AIM OF THE TASK
Copy out all of the lines below word for word, leaving out the pictures.

THE DATA
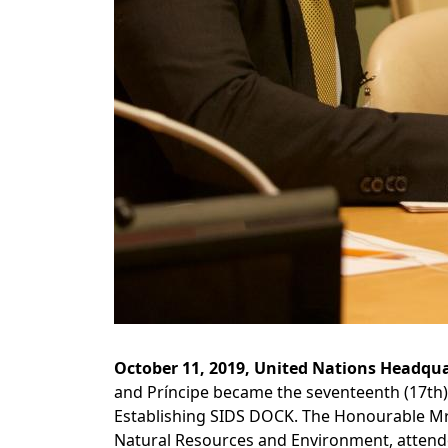
October 11, 2019, United Nations Headqua
and Príncipe became the seventeenth (17th) 
Establishing SIDS DOCK. The Honourable Mr. 
Natural Resources and Environment, attende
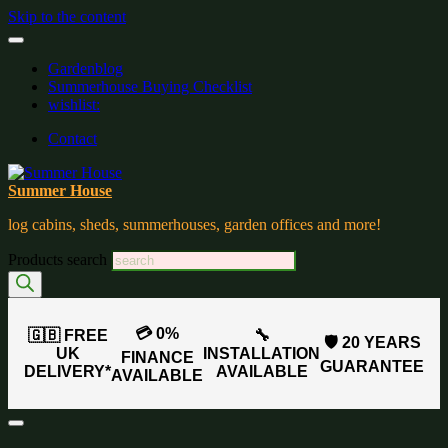
Skip to the content
Gardenblog
Summerhouse Buying Checklist
wishlist:
Contact
Summer House
log cabins, sheds, summerhouses, garden offices and more!
Products search
💳 0%
🇬🇧 FREE
🔧
🛡️ 20 YEARS
UK
INSTALLATION
FINANCE
GUARANTEE
DELIVERY*
AVAILABLE
AVAILABLE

SOLVED PROBLEM
October 11, 2019, United Nations Headqua
and Príncipe became the seventeenth (17th) 
Establishing SIDS DOCK. The Honourable Mr. 
Natural Resources and Environment, attende
Skip to the content
Gardenblog
Summerhouse Buying Checklist
wishlist:
Contact
Summer House
log cabins, sheds, summerhouses, garden offices and more!
Products search
💳 0%
🇬🇧 FREE
🔧
🛡️ 20 YEARS
UK
INSTALLATION
FINANCE
GUARANTEE
DELIVERY*
AVAILABLE
AVAILABLE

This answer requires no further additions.